Goal A:
How many lines of the rows below contain the string "time"? Case counts, and the reply should be only the number.

Excerpt to read:
Some have asserted that Sarbanes-Oxley legislation has helped displace business from New York to London, where the Financial Services Authority regulates the financial sector with a lighter touch. In the UK, the non-statutory Combined Code of Corporate Governance plays a somewhat similar role to SOX. See Howell E. Jackson & Mark J. Roe, “Public Enforcement of Securities Laws: Preliminary Evidence” (Working Paper January 16, 2007). The Alternative Investment Market claims that its spectacular growth in listings almost entirely coincided with the Sarbanes Oxley legislation. In December 2006 Michael Bloomberg, New York's mayor, and Charles Schumer, a US senator, expressed their concern.[21]

The Sarbanes-Oxley Act's effect on non-US companies cross-listed in the US is different on firms from developed and well regulated countries than on firms from less developed countries according to Kate Litvak.[22] Companies from badly regulated countries benefit from better credit ratings by complying to regulations in a highly regulated country (USA) that is higher than the cost, but companies from developed countries only incur the cost, since transparency is adequate in their home countries as well. On the other hand, the benefit of better credit rating also comes with listing on other stock exchanges such as the London Stock Exchange.

The impact of SOX on foreign listings was also examined by Piotroski and Srinivasan (2008). They compared new foreign listings onto US and UK stock exchanges between 1995 and 2006. They found no impact of SOX on the listing preferences of large foreign firms choosing between US exchanges and the LSE's Main Market. In contrast, they find that the likelihood of a US listing among small foreign firms choosing between the Nasdaq and LSE's Alternative Investment Market decreased following SOX. The negative effect among small firms is consistent with these companies being less able to absorb the incremental costs associated with SOX compliance. This suggests that SOX had a mixed effect on the costs and benefits of a US listing based on characteristics of the foreign companies seeking a listing. [23]

Implementation of key provisions

SOX Section 302: Internal control certifications

Under Sarbanes-Oxley, two separate certification sections came into effect—one civil and the other criminal. 15 U.S.C. § 7241 (Section 302) (civil provision); 18 U.S.C. § 1350 (Section 906) (criminal provision).

Section 302 of the Act mandates a set of internal procedures designed to ensure accurate financial disclosure. The signing officers must certify that they are “responsible for establishing and maintaining internal controls” and “have designed such internal controls to ensure that material information relating to the company and its consolidated subsidiaries is made known to such officers by others within those entities, particularly during the period in which the periodic reports are being prepared.” 15 U.S.C. § 7241(a)(4). The officers must “have evaluated the effectiveness of the company’s internal controls as of a date within 90 days prior to the report” and “have presented in the report their conclusions about the effectiveness of their internal controls based on their evaluation as of that date.” Id..

The SEC interpreted the intention of Sec. 302 in Final Rule 33-8124. In it, the SEC defines the new term "disclosure controls and procedures", which are distinct from "internal controls over financial reporting".[24]

Under both Section 302 and Section 404, Congress directed the SEC to promulgate regulations enforcing these provisions. (See Final Rule: Management’s Report on Internal Control Over Financial Reporting and Certification of Disclosure in Exchange Act Periodic Reports, Release No. 33-8238 (June 5,2003), available at http://www.sec.gov/rules/final/33-8238.htm.)

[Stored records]
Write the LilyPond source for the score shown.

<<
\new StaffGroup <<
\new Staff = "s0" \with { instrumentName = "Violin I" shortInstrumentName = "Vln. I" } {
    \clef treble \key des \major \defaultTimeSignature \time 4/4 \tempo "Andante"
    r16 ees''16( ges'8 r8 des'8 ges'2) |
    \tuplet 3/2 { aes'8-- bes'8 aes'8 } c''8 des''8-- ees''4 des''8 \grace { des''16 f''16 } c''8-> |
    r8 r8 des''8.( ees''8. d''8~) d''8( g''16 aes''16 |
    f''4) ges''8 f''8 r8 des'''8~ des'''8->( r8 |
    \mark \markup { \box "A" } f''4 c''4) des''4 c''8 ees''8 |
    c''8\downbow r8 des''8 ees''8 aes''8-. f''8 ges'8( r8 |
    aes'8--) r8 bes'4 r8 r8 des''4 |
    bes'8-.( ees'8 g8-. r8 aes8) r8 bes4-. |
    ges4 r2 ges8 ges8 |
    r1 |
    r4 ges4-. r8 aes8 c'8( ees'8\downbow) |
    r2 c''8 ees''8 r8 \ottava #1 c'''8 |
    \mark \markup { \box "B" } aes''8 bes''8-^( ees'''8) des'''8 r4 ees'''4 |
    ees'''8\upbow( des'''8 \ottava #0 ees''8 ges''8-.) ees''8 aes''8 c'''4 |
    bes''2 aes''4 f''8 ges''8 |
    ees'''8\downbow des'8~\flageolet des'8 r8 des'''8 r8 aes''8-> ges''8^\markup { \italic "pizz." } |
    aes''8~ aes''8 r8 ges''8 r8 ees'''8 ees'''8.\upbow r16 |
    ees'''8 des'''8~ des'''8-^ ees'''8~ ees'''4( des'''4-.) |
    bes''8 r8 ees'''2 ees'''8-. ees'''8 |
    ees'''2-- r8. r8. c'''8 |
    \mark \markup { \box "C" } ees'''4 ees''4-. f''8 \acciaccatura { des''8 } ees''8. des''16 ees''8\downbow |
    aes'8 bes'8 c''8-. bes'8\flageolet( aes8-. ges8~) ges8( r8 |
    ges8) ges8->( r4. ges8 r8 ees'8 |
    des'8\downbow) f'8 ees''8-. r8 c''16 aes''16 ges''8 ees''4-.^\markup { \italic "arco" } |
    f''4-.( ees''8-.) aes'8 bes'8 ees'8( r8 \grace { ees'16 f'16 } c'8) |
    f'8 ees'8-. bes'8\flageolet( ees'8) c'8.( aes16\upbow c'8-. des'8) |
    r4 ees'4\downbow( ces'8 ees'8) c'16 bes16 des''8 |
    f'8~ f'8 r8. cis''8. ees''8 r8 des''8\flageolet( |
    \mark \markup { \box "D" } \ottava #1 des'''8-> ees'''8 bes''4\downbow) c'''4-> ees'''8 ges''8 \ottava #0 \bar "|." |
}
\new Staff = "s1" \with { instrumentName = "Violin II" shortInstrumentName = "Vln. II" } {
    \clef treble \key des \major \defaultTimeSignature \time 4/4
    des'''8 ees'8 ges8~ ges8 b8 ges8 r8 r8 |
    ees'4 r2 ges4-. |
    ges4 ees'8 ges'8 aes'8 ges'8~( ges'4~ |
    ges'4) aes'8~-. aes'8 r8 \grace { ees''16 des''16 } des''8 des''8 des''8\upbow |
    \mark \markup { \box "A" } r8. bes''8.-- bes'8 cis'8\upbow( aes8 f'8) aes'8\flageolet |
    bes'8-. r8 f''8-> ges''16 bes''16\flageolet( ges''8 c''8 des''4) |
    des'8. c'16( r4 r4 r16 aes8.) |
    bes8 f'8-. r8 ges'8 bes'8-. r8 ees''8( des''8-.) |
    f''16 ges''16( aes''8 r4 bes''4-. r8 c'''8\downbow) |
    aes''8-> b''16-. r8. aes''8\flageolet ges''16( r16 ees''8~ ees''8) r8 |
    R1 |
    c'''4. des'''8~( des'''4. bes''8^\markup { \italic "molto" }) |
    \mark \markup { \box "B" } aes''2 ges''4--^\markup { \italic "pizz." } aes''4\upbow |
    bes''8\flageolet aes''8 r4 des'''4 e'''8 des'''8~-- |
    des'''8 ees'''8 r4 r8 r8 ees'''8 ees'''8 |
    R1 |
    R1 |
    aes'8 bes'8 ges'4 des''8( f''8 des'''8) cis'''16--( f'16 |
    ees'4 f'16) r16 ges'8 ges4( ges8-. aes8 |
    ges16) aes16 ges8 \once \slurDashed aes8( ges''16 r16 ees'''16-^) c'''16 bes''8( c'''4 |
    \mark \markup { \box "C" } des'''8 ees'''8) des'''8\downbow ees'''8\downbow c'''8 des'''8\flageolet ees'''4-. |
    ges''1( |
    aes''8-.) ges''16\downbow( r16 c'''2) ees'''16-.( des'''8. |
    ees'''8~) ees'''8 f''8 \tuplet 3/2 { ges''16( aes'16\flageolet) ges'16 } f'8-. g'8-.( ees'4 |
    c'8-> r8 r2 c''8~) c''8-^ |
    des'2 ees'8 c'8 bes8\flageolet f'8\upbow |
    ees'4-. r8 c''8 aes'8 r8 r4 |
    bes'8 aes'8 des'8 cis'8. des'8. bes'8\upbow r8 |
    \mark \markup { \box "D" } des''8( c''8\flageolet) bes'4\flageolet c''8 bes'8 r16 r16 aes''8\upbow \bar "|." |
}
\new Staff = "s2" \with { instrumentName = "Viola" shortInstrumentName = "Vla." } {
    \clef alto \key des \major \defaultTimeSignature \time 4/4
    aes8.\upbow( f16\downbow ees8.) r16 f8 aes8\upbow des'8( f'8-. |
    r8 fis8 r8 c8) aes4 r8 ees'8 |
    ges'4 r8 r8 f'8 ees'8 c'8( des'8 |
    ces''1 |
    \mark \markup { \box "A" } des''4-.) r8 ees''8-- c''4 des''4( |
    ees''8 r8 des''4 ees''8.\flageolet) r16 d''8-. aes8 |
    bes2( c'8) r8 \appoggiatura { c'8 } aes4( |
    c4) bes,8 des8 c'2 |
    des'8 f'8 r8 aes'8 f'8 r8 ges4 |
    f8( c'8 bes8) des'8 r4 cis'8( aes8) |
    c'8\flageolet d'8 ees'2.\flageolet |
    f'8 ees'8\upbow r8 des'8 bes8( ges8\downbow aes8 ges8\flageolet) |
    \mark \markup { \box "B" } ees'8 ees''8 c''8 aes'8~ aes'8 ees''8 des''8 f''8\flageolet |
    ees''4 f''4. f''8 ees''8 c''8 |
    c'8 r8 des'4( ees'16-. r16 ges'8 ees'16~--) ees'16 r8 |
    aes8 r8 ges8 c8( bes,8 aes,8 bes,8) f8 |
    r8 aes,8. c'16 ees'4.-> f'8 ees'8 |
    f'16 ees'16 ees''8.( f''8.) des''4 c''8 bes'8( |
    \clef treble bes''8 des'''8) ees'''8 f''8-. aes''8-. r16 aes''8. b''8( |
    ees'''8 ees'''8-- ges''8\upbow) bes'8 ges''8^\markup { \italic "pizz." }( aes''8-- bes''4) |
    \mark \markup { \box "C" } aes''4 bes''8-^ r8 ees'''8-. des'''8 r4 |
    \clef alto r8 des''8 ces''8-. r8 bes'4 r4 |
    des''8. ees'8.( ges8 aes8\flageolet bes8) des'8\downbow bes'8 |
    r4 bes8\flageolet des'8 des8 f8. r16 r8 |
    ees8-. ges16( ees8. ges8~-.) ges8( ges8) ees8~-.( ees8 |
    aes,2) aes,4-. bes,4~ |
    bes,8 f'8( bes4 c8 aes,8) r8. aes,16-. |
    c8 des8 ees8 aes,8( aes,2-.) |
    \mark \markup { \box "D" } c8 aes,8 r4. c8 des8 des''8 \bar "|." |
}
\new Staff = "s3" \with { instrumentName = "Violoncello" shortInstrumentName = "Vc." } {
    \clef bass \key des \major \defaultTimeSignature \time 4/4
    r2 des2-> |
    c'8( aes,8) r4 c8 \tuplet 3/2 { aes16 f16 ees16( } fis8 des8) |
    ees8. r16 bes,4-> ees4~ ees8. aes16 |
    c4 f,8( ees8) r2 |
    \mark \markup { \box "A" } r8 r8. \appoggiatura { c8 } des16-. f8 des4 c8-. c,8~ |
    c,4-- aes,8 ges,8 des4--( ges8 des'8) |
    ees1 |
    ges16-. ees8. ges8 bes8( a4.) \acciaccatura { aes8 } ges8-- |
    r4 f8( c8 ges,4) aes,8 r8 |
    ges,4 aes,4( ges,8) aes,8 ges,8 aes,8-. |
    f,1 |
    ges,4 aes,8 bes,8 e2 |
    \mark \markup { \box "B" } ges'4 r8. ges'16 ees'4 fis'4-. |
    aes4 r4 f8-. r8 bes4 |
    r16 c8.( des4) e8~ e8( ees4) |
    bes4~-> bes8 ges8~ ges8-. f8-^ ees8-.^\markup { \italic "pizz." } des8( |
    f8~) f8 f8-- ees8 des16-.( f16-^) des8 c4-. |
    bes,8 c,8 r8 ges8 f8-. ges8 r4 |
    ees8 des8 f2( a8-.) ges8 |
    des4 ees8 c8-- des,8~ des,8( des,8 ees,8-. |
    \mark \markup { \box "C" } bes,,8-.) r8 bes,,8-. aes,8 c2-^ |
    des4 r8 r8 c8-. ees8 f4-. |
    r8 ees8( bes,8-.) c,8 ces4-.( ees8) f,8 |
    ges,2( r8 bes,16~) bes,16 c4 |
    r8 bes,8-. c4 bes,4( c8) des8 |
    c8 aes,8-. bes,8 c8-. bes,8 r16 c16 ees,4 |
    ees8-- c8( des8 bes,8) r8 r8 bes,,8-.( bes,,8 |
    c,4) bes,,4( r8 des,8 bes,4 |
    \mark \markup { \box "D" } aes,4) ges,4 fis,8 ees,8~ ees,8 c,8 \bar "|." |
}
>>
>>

Goal B:
Recast the paragraph of the Sarbanes-Oxley passage that begins "The impact of SOX on foreign listings" as a short list that keeps its main facts.

Expected output A:
4

Expected output B:
- Piotroski and Srinivasan (2008) examined how SOX affected foreign listings.
- They compared new foreign listings on US and UK stock exchanges between 1995 and 2006.
- Large foreign firms choosing between US exchanges and the LSE's Main Market showed no change in listing preferences due to SOX.
- Small foreign firms choosing between the Nasdaq and the LSE's Alternative Investment Market became less likely to list in the US after SOX.
- This fits small firms being less able to absorb the added costs of SOX compliance.
- SOX therefore had a mixed effect on the costs and benefits of a US listing, depending on the characteristics of the foreign company.